Tomó otra taza, contenta de que estuviese templada para engullirla de un trago, y después hizo uso de un retrete hediondo y sin taza que había detrás del café, cruzando un patio empedrado. Pero no había fetidez que impresionase a una enfermera en prácticas. Se metió papel higiénico en el talón del zapato. Le serviría durante un par de kilómetros. Había un lavabo de un solo grifo atornillado a una pared de ladrillo. Optó por abstenerse de tocar la pastilla de jabón con vetas grises. Cuando abrió el grifo, el agua desbordó y le cayó justo encima de las espinillas. Se las secó con las mangas y se peinó, tratando de imaginar su cara en la pared de ladrillo. Pero no podía repintarse los labios sin la ayuda de un espejo. Se aplicó en la cara unos toques dé agua con un pañuelo empapado y se palmeó las mejillas para sacarles color. Una decisión se había tomado: al parecer, sin que ella interviniera. Se estaba preparando para una entrevista con miras al puesto de amada hermana menor.

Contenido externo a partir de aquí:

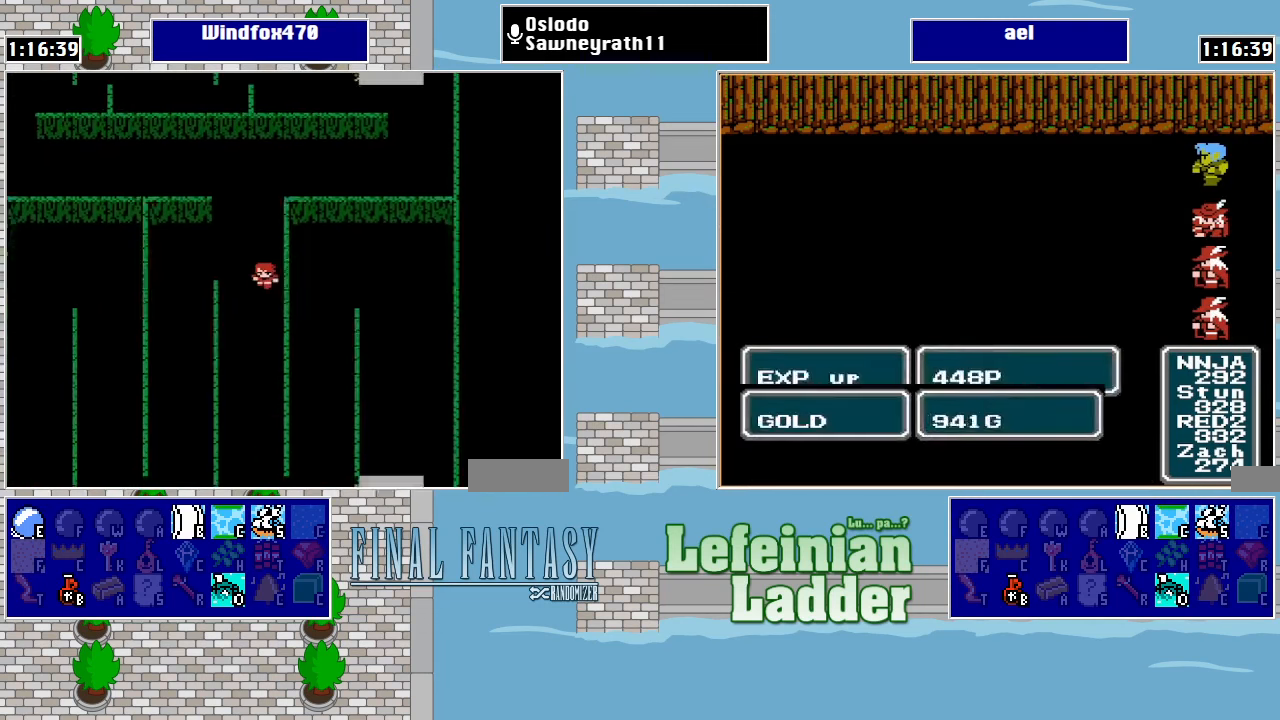
{"buttons": ["DPAD_DOWN"], "events": []}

Salió del café y mientras caminaba por el Common notó que se ensanchaba la distancia entre ella y otro yo, no menos real, que regresaba andando hacia el hospital. Quizás la Briony que caminaba hacia Balham era la persona imaginaria o espectral. Esta sensación de irrealidad se acrecentó cuando, media hora después, desembocó en otra High Street, más o menos la misma calle que la que había dejado atrás. Así era Londres en su periferia, un hacinamiento de localidades monótonas. Resolvió que nunca viviría en una de ellas.